In the entries below, find each line with the word "Money" and pull it out.
Segment Open
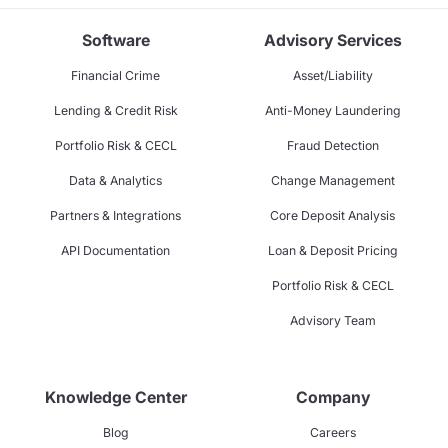
Software
Advisory Services
Financial Crime
Asset/Liability
Lending & Credit Risk
Anti-Money Laundering
Portfolio Risk & CECL
Fraud Detection
Data & Analytics
Change Management
Partners & Integrations
Core Deposit Analysis
API Documentation
Loan & Deposit Pricing
Portfolio Risk & CECL
Advisory Team
Knowledge Center
Company
Blog
Careers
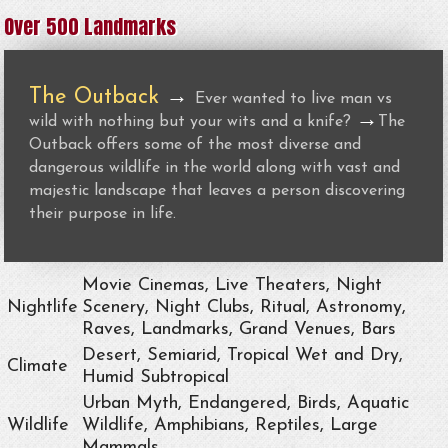
Over 500 Landmarks
The Outback
→
Ever wanted to live man vs
→
wild with nothing but your wits and a knife?
The
Outback offers some of the most diverse and
dangerous wildlife in the world along with vast and
majestic landscape that leaves a person discovering
their purpose in life.
Movie Cinemas, Live Theaters, Night
Nightlife
Scenery, Night Clubs, Ritual, Astronomy,
Raves, Landmarks, Grand Venues, Bars
Desert, Semiarid, Tropical Wet and Dry,
Climate
Humid Subtropical
Urban Myth, Endangered, Birds, Aquatic
Wildlife
Wildlife, Amphibians, Reptiles, Large
Mammals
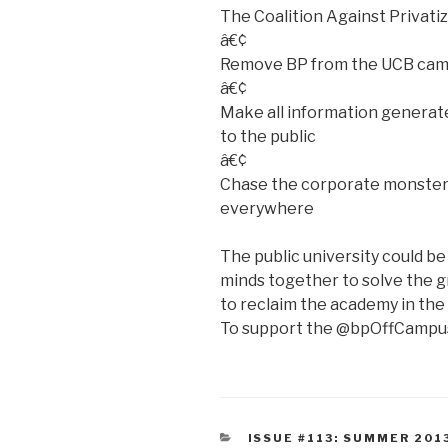
The Coalition Against Privatiz
â€¢
Remove BP from the UCB ca
â€¢
Make all information generate
to the public
â€¢
Chase the corporate monsters
everywhere
The public university could be 
minds together to solve the gr
to reclaim the academy in the n
To support the @bpOffCampus
CATEGORIES
ISSUE #113: SUMMER 201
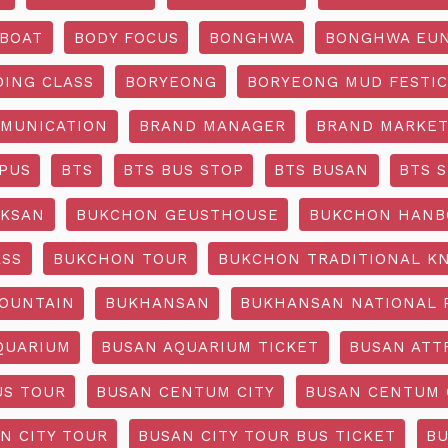
BOAT
BODY FOCUS
BONGHWA
BONGHWA EUN
DING CLASS
BORYEONG
BORYEONG MUD FESTIC
MUNICATION
BRAND MANAGER
BRAND MARKET
PUS
BTS
BTS BUS STOP
BTS BUSAN
BTS 
KSAN
BUKCHON GEUSTHOUSE
BUKCHON HANB
ASS
BUKCHON TOUR
BUKCHON TRADITIONAL K
OUNTAIN
BUKHANSAN
BUKHANSAN NATIONAL 
QUARIUM
BUSAN AQUARIUM TICKET
BUSAN ATT
US TOUR
BUSAN CENTUM CITY
BUSAN CENTUM 
N CITY TOUR
BUSAN CITY TOUR BUS TICKET
BU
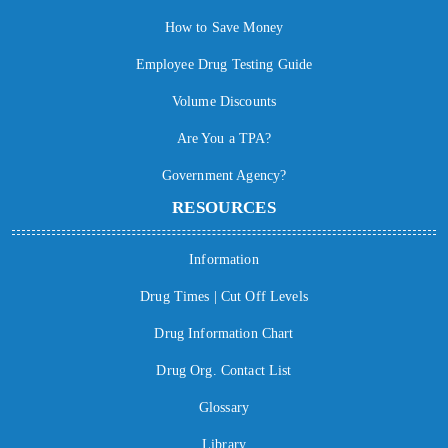
How to Save Money
Employee Drug Testing Guide
Volume Discounts
Are You a TPA?
Government Agency?
RESOURCES
Information
Drug Times | Cut Off Levels
Drug Information Chart
Drug Org. Contact List
Glossary
Library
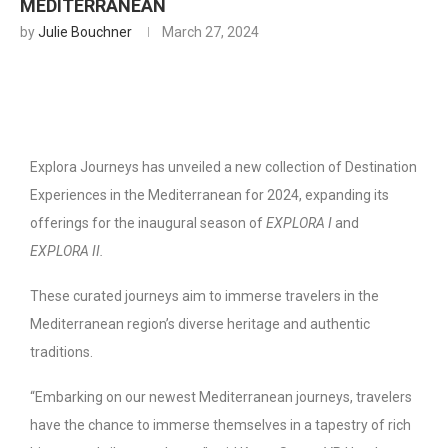
MEDITERRANEAN
by
Julie Bouchner
March 27, 2024
Explora Journeys has unveiled a new collection of Destination
Experiences in the Mediterranean for 2024, expanding its
offerings for the inaugural season of
EXPLORA I
and
EXPLORA II.
These curated journeys aim to immerse travelers in the
Mediterranean region’s diverse heritage and authentic
traditions.
“Embarking on our newest Mediterranean journeys, travelers
have the chance to immerse themselves in a tapestry of rich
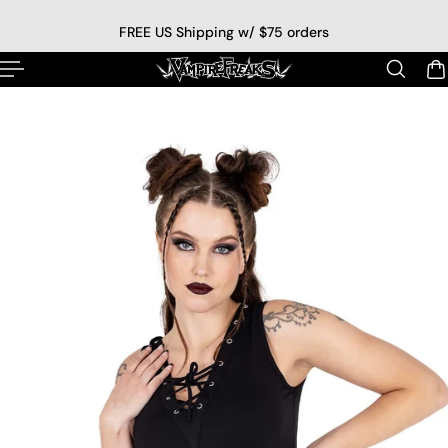
p to content
FREE US Shipping w/ $75 orders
Segment Closed
Solution to the problem:
Anti-Money Laundering
How to Save Money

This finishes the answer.